◆ DATA EXTRACT
┌──

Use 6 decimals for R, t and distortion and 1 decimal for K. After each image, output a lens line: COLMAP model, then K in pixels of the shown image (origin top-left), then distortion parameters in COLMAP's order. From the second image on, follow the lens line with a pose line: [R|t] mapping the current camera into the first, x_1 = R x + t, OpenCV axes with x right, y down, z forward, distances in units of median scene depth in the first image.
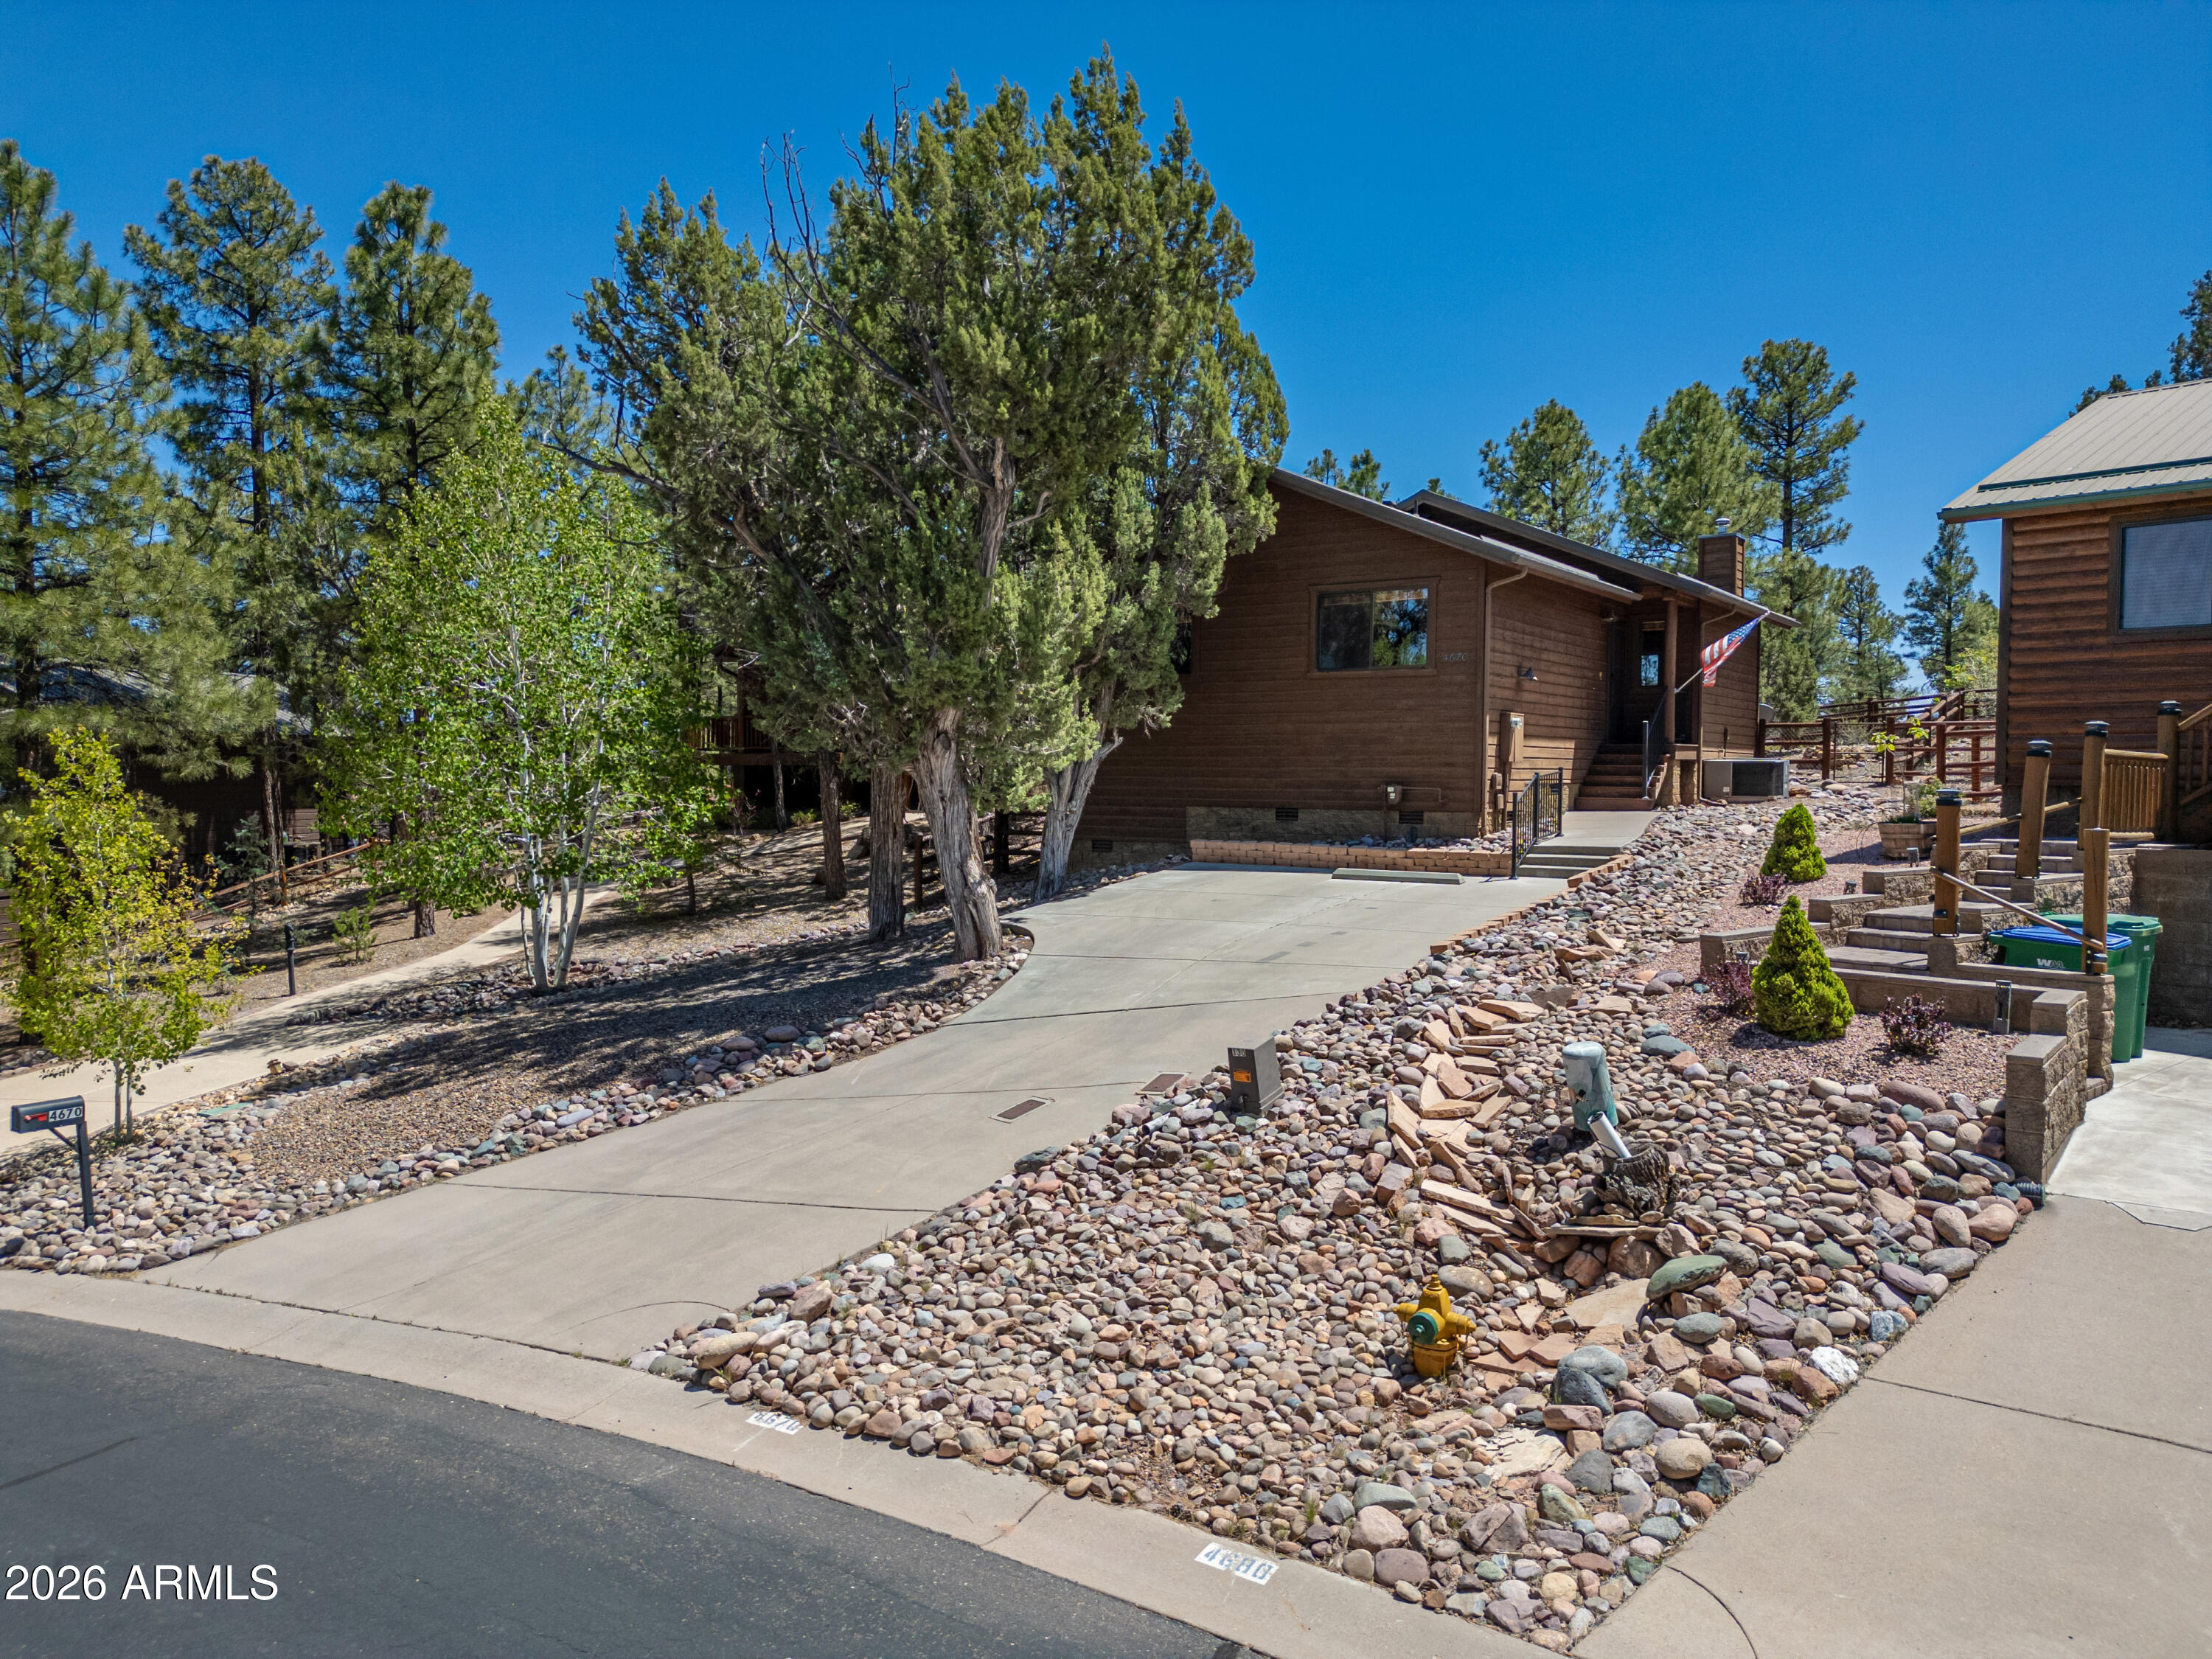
lens RADIAL K [[1557.3, 0, 1106.0], [0, 1557.3, 829.5], [0, 0, 1]] dist [0.065293, -0.056947]
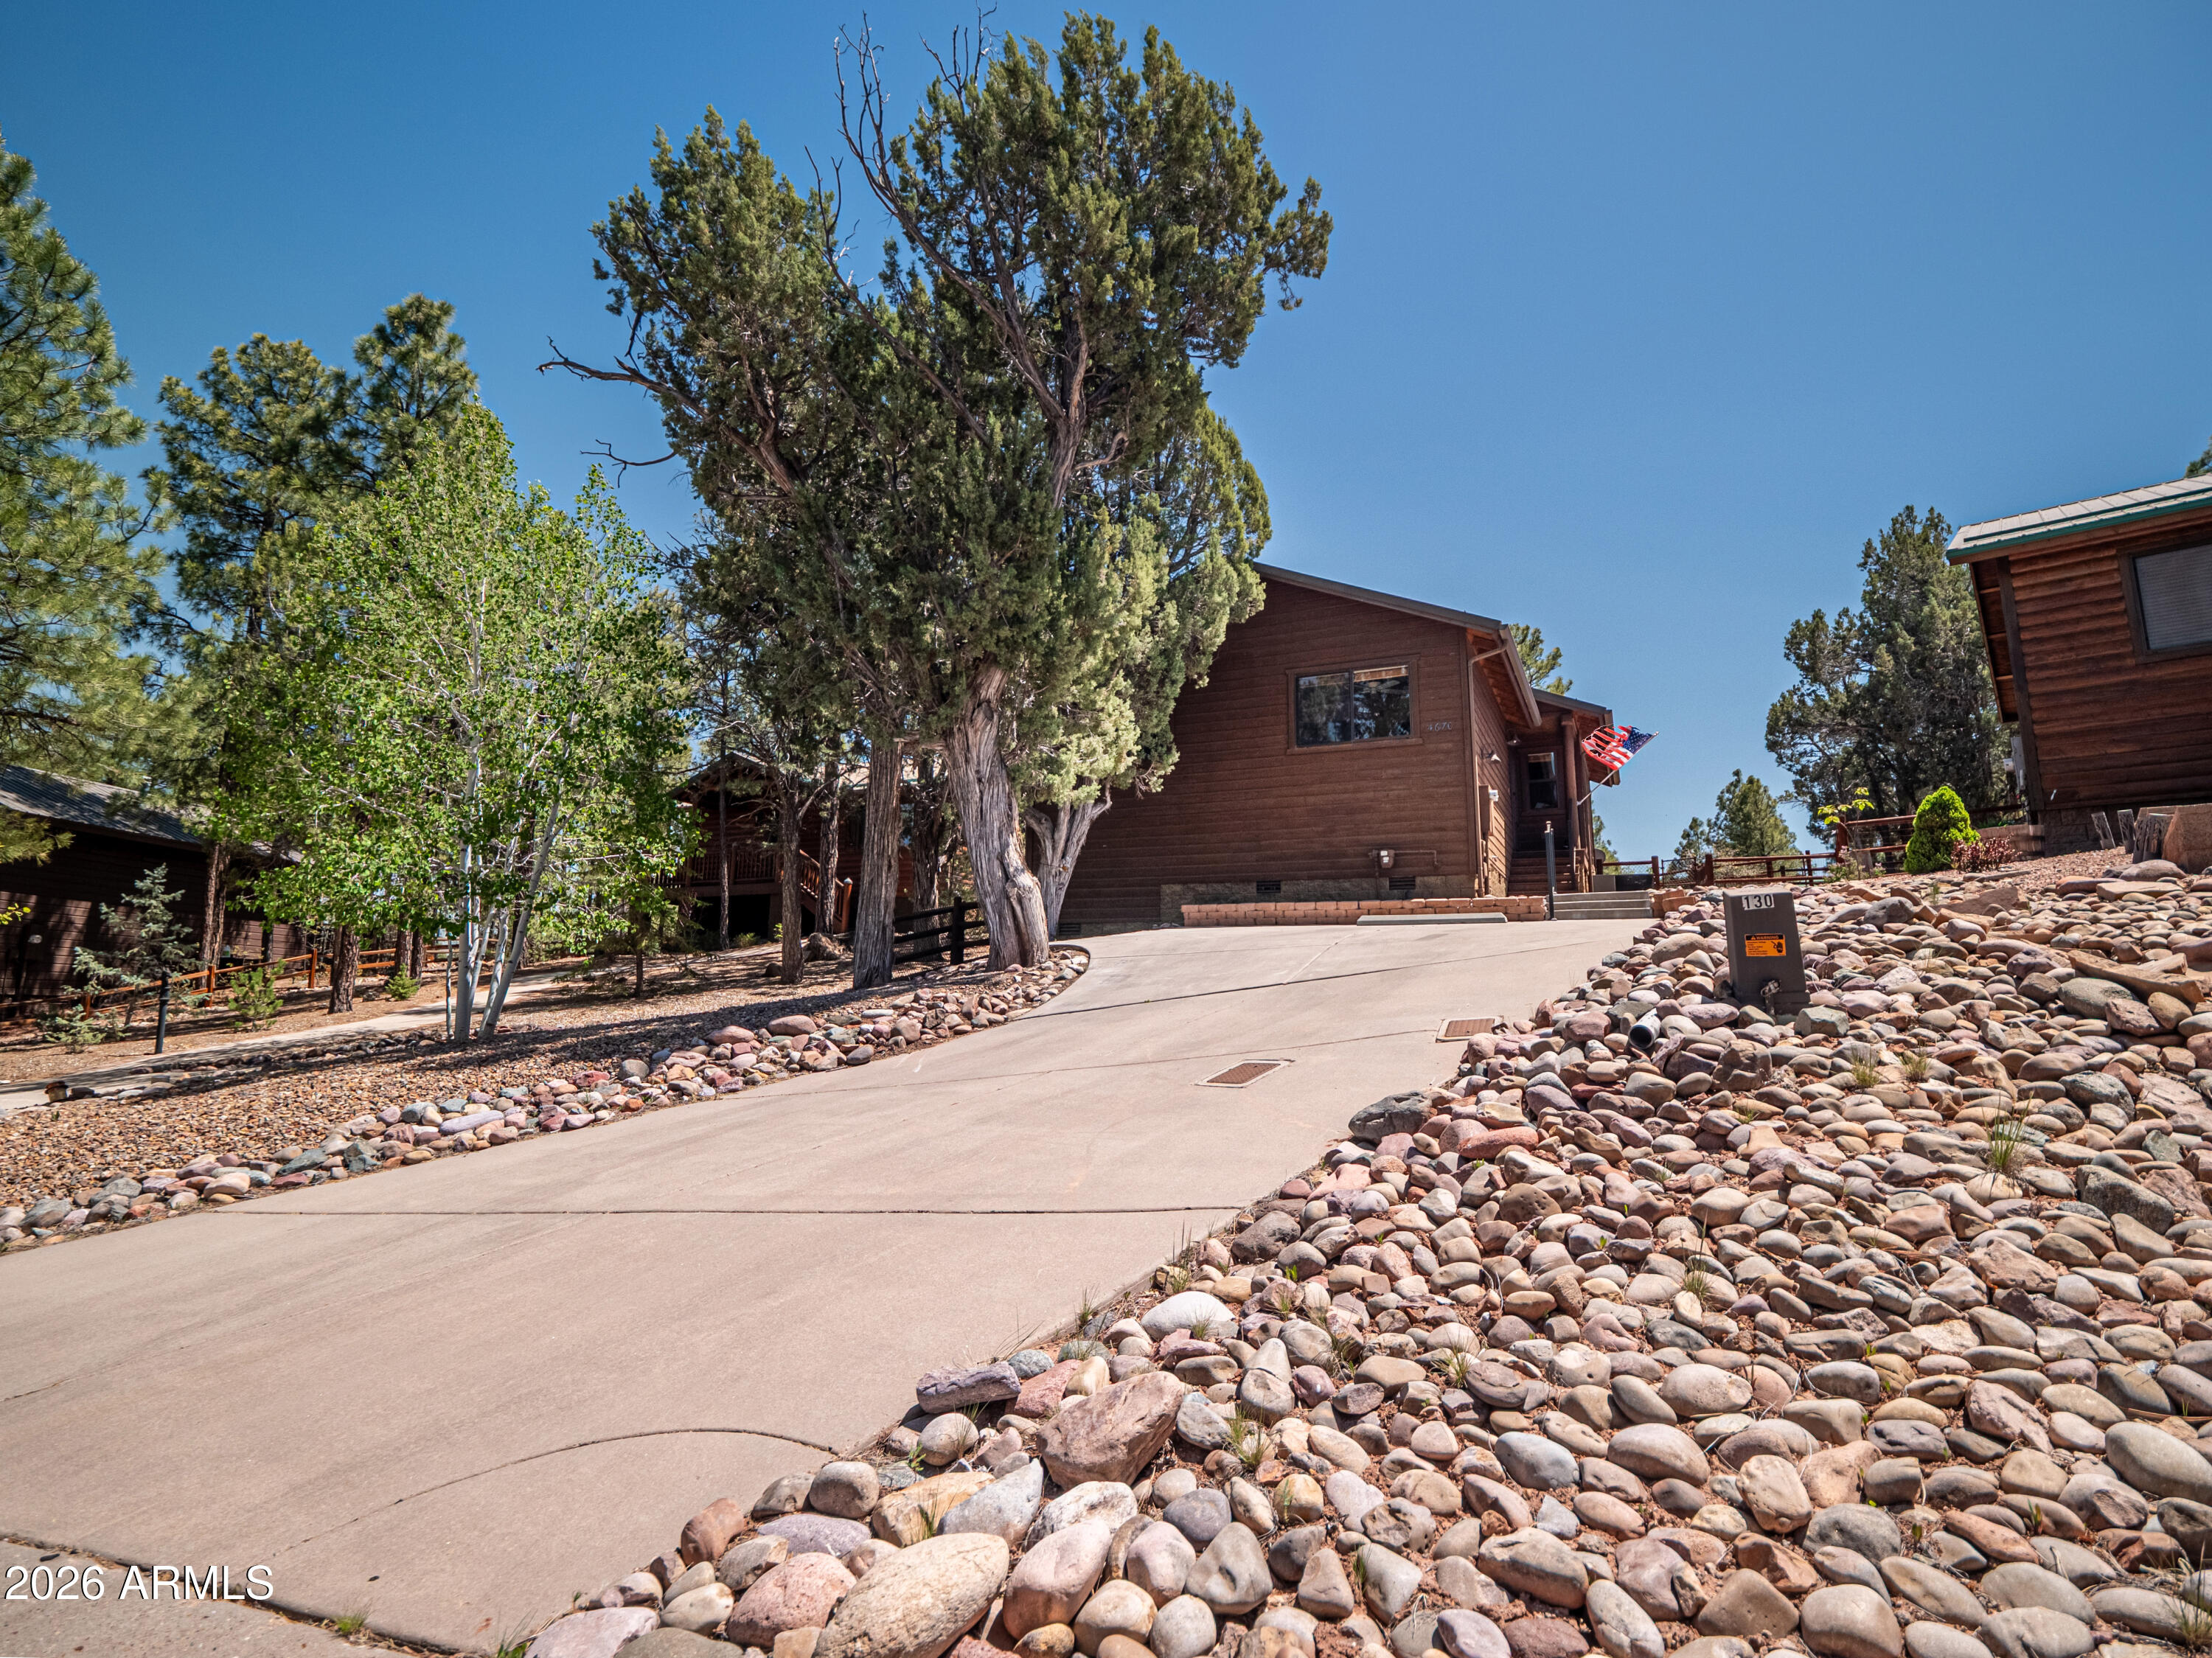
lens RADIAL K [[1109.8, 0, 1092.8], [0, 1109.8, 805.9], [0, 0, 1]] dist [-0.001176, -0.011237]
pose [[0.989957, 0.038597, 0.135996, -0.168993], [-0.008706, 0.976825, -0.213862, 0.164794], [-0.141099, 0.210530, 0.967351, 0.547494]]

└──

◆ PROBLEM TO SOLVE
Copy out the lines above unchanged. Skip the images.

◆ RESULT OF THIS TASK
Use 6 decimals for R, t and distortion and 1 decimal for K. After each image, output a lens line: COLMAP model, then K in pixels of the shown image (origin top-left), then distortion parameters in COLMAP's order. From the second image on, follow the lens line with a pose line: [R|t] mapping the current camera into the first, x_1 = R x + t, OpenCV axes with x right, y down, z forward, distances in units of median scene depth in the first image.
lens RADIAL K [[1557.3, 0, 1106.0], [0, 1557.3, 829.5], [0, 0, 1]] dist [0.065293, -0.056947]
lens RADIAL K [[1109.8, 0, 1092.8], [0, 1109.8, 805.9], [0, 0, 1]] dist [-0.001176, -0.011237]
pose [[0.989957, 0.038597, 0.135996, -0.168993], [-0.008706, 0.976825, -0.213862, 0.164794], [-0.141099, 0.210530, 0.967351, 0.547494]]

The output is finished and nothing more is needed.